Food Geek Friday: Honey Mustard and Nut Crusted Chicken
A couple of weeks ago, I shared that I'm not the greatest with cooking chicken. Personally, I think it's because I'm not the biggest chicken fan. I don't dislike it...but it's not my first choice either. Then I made this recipe.
It doesn't make chicken a go-to, but this recipe is. I've definitely had a lot more chicken in the past couple of weeks due to this recipe. It's been perfect every. single. time. It also does nicely as leftovers.
If you make it this weekend, let me know what you think.
Honey Mustard and Nut Crusted Chicken
- Favorite nuts
- Dijon mustard
- boneless, skinless chicken breasts
- cooking oil of choice
- Preheat oven to 350 degrees. Spray glass baking dish with oil of choice.
- Pulse nuts in food processor until coarsely ground. Put in bowl.
- Mix dijon mustard and honey to taste. Place in second bowl.

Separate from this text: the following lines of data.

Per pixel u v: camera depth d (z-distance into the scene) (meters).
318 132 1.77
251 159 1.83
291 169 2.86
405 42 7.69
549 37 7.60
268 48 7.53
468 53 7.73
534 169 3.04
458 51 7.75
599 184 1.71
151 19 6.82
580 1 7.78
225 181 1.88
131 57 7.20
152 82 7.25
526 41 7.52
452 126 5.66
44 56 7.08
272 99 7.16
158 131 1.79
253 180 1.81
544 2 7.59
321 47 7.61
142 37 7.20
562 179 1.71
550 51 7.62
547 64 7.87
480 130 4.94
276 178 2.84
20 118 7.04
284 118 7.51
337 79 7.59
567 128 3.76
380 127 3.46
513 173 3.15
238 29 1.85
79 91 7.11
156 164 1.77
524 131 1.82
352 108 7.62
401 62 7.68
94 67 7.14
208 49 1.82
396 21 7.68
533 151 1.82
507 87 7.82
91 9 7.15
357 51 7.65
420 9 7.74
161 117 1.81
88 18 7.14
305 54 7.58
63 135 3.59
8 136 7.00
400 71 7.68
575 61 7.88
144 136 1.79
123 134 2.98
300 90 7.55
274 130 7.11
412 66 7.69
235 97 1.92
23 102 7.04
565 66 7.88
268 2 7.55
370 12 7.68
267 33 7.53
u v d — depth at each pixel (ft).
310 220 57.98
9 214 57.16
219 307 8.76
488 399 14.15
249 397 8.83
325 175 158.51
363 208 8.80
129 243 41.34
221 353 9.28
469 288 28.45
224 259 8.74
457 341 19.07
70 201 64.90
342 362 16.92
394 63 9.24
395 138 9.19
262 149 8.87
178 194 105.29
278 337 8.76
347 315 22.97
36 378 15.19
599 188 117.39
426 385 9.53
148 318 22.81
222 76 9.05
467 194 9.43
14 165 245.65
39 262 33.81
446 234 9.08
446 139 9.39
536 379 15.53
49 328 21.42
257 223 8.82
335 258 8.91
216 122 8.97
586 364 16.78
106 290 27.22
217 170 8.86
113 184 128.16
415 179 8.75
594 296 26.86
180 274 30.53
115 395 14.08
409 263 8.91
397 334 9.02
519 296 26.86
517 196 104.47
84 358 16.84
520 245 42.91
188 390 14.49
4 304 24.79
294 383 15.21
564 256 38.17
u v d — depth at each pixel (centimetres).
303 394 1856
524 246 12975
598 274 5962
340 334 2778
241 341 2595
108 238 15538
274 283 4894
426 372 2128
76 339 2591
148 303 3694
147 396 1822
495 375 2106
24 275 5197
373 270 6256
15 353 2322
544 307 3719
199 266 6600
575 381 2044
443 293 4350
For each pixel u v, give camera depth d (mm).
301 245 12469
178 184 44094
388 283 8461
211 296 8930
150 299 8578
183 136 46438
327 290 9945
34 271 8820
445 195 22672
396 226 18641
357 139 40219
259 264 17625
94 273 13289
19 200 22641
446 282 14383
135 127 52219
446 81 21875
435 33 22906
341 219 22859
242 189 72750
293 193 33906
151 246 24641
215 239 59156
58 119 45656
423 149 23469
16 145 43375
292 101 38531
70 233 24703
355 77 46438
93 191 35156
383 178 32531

- Pat chicken breasts dry. Dip in mustard mixture until covered. Dip in ground nuts until covered. Place in baking dish. Repeat process with each piece of chicken. Tip: It's easiest if you keep a "wet" hand for dipping and a "dry" hand to sprinkle nuts on missed spots.
- Bake for 40-45 minutes or until juices run clear.
- Allow to rest for 5 minutes before cutting. Serve with favorite vegetables.